North Texas’ vaccine rollout has been mired in confusion from the get-go. It's been a logistical nightmare, and some residents remain uncertain as to when or where they can get vaccinated.
But the undocumented community is especially perplexed thanks to an influx of COVID-19 misinformation. Many immigrants are unaware they can receive a vaccine for free even if they don't have health insurance. Others don’t realize that Immigration and Customs Enforcement (ICE) can’t make arrests at vaccine distribution locations.
Garland City Council member Deborah Morris is working to clear things up.
“This virus has wreaked havoc in a lot of our multigenerational families, many of them Hispanic,” Morris told the Observer. “The hit rate and the death rate has been higher with a lot of those populations, and they’re scared. And that’s proper.”
A large percentage of immigrants are impoverished and uninsured, and fear of deportation may leave them skeptical of authorities. Nearly a third of Texas’ undocumented immigrants live in poverty and roughly two-thirds don’t have health insurance, according to the scientific journal PLOS Neglected Tropical Diseases.
Getting vaccine guidance to undocumented constituents has been challenging, Morris said; many immigrants live without internet access and learn the latest news through personal interactions.
So, Morris is spearheading an effort to distribute informative flyers printed in English, Spanish and Vietnamese.
Dallas County is also working to deliver a pro-vaccine message to immigrants, said County Judge Clay Jenkins.

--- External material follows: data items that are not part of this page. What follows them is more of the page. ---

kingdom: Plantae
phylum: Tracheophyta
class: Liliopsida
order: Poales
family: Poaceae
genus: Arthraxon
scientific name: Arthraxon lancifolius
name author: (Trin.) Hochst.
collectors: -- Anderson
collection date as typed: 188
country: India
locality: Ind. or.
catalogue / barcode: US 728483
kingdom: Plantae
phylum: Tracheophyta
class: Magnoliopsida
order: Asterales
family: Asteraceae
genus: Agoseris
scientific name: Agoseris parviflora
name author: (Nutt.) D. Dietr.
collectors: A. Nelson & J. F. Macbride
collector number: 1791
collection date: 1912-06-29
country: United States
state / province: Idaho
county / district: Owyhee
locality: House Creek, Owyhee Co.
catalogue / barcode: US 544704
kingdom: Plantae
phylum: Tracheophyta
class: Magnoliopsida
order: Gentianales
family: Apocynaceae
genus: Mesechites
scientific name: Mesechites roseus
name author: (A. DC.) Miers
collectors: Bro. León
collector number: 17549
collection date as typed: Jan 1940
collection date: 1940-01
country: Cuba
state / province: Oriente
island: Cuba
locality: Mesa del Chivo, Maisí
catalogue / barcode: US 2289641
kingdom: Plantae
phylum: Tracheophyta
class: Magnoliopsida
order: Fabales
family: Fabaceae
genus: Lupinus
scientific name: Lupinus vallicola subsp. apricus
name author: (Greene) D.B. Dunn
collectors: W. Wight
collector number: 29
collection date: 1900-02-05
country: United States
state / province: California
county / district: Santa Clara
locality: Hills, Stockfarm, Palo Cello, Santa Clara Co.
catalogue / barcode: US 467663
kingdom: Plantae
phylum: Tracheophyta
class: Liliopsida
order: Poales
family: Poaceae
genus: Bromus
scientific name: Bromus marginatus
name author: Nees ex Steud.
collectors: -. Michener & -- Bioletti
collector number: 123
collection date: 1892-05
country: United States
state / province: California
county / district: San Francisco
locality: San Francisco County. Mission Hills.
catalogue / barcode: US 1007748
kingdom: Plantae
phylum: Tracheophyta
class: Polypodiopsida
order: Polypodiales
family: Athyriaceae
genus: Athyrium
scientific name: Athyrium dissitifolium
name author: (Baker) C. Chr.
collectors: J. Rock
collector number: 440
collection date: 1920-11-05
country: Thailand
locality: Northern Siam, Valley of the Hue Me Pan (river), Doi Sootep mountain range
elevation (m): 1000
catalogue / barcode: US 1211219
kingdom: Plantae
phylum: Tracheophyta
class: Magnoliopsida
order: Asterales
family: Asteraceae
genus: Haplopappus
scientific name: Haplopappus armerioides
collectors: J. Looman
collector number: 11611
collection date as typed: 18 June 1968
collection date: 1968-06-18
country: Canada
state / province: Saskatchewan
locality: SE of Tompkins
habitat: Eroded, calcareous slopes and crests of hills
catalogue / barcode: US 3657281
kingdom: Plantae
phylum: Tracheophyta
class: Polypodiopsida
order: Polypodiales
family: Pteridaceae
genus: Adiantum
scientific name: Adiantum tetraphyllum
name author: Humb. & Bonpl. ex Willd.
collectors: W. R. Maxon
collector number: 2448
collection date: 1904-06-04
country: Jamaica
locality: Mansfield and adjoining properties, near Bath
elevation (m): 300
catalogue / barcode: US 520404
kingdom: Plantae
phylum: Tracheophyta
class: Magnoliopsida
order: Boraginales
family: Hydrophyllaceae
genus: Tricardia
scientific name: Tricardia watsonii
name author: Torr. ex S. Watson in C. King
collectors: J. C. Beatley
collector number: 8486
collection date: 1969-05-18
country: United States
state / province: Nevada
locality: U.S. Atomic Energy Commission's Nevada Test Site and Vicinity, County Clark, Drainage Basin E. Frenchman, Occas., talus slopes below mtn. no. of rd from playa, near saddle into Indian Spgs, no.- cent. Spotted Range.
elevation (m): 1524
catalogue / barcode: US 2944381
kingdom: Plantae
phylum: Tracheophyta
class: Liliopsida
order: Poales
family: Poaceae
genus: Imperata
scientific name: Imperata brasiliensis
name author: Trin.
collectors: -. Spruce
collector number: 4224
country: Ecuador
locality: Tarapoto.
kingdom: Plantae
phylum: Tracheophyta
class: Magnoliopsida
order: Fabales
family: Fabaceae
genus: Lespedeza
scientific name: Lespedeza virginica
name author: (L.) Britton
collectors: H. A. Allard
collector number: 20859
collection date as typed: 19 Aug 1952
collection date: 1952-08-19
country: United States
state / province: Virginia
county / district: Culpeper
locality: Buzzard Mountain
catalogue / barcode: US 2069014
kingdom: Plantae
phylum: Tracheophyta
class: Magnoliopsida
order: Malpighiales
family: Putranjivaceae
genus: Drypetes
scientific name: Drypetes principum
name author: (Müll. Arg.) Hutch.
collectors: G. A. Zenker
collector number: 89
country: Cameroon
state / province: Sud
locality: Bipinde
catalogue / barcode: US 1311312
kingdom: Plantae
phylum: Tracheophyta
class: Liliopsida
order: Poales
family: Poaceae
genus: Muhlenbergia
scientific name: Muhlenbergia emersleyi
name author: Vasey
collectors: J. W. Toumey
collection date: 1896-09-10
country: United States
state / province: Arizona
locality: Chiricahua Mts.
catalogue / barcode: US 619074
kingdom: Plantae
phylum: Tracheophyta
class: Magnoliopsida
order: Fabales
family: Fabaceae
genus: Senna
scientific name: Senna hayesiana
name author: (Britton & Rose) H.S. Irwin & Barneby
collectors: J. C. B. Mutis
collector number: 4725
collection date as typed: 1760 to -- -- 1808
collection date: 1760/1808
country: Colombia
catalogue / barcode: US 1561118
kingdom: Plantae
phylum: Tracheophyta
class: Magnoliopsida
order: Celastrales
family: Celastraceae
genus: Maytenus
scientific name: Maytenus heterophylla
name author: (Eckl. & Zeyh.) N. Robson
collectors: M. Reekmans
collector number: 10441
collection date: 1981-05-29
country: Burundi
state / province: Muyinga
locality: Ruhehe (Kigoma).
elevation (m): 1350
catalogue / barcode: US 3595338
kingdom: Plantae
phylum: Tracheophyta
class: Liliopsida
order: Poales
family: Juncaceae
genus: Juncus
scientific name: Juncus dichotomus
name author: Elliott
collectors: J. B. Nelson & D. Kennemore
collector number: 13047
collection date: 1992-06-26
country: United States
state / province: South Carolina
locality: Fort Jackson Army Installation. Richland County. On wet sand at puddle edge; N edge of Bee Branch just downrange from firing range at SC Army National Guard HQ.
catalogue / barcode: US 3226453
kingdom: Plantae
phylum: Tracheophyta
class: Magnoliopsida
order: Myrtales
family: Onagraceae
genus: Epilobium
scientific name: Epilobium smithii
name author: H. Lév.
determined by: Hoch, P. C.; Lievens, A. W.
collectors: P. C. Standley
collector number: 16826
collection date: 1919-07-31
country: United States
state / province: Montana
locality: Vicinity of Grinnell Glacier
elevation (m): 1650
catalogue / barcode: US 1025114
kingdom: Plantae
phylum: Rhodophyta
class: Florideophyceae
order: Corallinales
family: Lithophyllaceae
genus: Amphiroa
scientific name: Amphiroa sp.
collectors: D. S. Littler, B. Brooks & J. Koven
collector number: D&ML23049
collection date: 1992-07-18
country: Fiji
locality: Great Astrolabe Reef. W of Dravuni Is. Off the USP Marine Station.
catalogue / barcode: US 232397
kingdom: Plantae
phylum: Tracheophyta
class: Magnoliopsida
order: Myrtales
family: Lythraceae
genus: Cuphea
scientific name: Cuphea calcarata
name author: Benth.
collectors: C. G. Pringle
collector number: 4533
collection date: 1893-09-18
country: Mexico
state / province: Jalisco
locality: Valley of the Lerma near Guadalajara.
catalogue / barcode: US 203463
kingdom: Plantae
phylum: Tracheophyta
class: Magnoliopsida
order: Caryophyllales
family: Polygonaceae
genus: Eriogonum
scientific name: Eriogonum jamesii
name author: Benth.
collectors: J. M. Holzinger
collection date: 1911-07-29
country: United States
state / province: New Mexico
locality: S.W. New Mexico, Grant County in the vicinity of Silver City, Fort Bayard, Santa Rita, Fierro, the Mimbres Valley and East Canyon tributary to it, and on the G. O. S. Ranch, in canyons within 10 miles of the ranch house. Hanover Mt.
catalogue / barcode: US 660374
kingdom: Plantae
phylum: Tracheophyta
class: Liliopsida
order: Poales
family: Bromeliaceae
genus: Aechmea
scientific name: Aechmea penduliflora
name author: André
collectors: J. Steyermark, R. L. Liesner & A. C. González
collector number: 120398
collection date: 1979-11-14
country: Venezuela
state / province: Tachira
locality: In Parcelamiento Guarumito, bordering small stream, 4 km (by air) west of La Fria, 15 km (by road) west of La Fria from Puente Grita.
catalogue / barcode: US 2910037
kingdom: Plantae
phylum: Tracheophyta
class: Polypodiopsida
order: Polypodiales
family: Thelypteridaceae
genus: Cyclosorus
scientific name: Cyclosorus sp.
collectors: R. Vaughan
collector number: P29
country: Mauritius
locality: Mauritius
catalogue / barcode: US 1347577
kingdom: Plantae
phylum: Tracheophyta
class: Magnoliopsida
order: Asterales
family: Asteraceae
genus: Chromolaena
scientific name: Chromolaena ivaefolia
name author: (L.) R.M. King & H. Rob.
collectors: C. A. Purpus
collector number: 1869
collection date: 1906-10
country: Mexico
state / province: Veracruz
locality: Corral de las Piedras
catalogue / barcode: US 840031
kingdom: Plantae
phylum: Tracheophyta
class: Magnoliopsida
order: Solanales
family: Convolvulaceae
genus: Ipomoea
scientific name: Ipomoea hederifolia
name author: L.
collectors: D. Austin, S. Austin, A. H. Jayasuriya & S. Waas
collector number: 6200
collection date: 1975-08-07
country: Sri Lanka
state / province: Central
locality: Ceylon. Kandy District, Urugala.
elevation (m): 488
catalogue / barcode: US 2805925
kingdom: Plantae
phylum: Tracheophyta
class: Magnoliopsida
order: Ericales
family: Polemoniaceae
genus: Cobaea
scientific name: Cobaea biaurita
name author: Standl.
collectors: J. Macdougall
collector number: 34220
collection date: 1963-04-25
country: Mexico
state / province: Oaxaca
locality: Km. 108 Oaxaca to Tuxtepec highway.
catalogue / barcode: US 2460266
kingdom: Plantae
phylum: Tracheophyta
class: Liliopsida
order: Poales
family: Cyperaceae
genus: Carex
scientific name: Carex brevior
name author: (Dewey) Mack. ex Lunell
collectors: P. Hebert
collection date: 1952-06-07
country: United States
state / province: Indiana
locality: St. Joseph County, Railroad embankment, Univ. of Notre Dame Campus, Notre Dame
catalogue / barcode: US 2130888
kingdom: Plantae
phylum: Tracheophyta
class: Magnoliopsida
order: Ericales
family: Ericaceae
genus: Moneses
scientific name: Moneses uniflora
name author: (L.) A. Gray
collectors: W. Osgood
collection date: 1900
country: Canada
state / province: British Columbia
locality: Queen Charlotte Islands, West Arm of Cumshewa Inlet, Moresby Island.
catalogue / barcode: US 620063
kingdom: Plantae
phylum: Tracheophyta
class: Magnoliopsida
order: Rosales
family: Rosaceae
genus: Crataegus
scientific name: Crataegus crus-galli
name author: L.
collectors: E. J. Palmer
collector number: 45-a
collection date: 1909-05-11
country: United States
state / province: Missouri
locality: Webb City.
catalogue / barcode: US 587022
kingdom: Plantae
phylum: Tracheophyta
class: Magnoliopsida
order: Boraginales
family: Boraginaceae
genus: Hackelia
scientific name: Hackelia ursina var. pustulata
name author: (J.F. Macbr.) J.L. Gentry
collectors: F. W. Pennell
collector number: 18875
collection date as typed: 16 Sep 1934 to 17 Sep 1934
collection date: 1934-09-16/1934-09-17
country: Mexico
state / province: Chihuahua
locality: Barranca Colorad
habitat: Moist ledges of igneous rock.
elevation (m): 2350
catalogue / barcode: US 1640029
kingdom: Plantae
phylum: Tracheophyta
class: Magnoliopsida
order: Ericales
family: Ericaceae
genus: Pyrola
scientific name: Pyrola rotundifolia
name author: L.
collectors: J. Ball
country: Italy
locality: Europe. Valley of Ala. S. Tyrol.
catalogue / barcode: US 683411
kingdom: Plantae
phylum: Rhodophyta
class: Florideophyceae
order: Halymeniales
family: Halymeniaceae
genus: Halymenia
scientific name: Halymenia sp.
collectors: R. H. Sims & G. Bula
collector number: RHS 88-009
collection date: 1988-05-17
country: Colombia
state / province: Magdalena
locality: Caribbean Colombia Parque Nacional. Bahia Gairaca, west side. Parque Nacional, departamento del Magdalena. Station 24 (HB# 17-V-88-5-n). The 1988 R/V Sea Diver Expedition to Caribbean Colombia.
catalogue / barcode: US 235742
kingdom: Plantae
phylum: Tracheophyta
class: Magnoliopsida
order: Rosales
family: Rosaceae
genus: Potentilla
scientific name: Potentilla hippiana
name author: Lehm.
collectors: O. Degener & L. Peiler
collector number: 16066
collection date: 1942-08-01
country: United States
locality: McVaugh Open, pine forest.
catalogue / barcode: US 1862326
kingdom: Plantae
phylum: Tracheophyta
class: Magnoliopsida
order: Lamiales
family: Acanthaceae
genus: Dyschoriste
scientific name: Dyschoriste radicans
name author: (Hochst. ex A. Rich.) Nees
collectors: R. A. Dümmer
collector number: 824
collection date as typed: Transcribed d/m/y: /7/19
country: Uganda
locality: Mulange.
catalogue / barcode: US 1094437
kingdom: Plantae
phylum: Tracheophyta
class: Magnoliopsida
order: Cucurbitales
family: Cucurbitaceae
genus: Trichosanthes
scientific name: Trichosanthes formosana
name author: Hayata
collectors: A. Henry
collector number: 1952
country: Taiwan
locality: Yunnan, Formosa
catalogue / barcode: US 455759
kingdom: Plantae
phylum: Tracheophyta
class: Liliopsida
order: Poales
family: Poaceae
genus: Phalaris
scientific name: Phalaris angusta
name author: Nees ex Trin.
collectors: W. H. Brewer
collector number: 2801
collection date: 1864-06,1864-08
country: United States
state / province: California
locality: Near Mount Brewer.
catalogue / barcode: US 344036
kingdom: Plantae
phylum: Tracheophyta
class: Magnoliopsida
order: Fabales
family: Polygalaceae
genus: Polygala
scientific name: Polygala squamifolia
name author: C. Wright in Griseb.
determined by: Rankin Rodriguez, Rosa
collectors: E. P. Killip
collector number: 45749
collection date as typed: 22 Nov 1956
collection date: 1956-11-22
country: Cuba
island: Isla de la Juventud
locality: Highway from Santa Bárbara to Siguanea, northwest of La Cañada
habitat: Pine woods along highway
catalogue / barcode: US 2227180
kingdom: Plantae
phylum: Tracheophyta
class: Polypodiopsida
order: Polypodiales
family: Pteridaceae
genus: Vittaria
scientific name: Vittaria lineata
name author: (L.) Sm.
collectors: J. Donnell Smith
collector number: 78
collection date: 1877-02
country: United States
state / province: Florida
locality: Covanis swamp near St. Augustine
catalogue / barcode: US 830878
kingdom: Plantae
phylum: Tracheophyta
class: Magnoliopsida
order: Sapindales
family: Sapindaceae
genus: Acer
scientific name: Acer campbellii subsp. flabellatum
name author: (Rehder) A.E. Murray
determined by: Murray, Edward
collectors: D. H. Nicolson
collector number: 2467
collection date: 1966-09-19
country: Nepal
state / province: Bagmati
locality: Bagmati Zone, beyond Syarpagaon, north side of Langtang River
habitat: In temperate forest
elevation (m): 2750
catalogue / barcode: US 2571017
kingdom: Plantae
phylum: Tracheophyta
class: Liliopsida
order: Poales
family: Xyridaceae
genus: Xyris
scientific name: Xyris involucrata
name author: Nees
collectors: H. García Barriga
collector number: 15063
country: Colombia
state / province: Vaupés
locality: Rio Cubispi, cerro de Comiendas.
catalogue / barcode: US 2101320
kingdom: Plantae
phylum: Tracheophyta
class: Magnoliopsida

Local officials have teamed with the consul general of Mexico to encourage Latinos to sign up. Plus, they’ve asked faith leaders and city council members to host registration events and post signs in local hubs such as barbershops and gyms.
“We want them to get registered,” Jenkins said of undocumented immigrants. “It helps the community if everyone who is eligible for a shot gets a shot.”
Dallas County still has a long way to go to ensure equitable vaccine distribution, said Domingo Garcia, national president of the League of United Latin American Citizens. Whites are getting vaccinated at higher rates than Latinos and African Americans and “that has to change.”
Meanwhile, Latinos and immigrants are being hospitalized and dying from COVID-19 at disproportionate rates, Garcia said. Many are essential employees working in meatpacking plants, construction jobs and grocery stores.
Rampant misinformation is also promulgated via WhatsApp, a messaging application that many Latin Americans use, Garcia said. That’s led some to believe the vaccines are a government conspiracy to implant microchips in people’s arms.
“They have nothing to fear except the COVID itself,” Garcia said.
Some North Texans may be upset an old and sick immigrant is getting vaccinated before them, Morris said. Still, for many undocumented workers who depend on their paycheck, “the sky falls” if they’re too ill to work.
Texas in particular has a sizeable immigrant workforce. The Center for American Progress reports that undocumented workers are 8.4% of the state’s labor force, tying with Nevada for the highest rate nationwide.
As of now, only people in Phase 1A and 1B of the state’s distribution plan can receive the vaccine. But Jenkins said the county is updating its website to allow for entire-family registrations, regardless of priority ranking.
Those who don’t have internet access can call 1-855-IMMUNE9 for help, he said.
Many vaccination sites require photo ID, but Morris said it doesn’t have to be one that’s government-issued; library cards or school IDs will also work.
With the proliferation of COVID-19 conspiracy theories, Morris said, vaccine information should be simple and clear.
“It’s not a very complicated message,” she said. “It’s just: Everybody’s welcome.”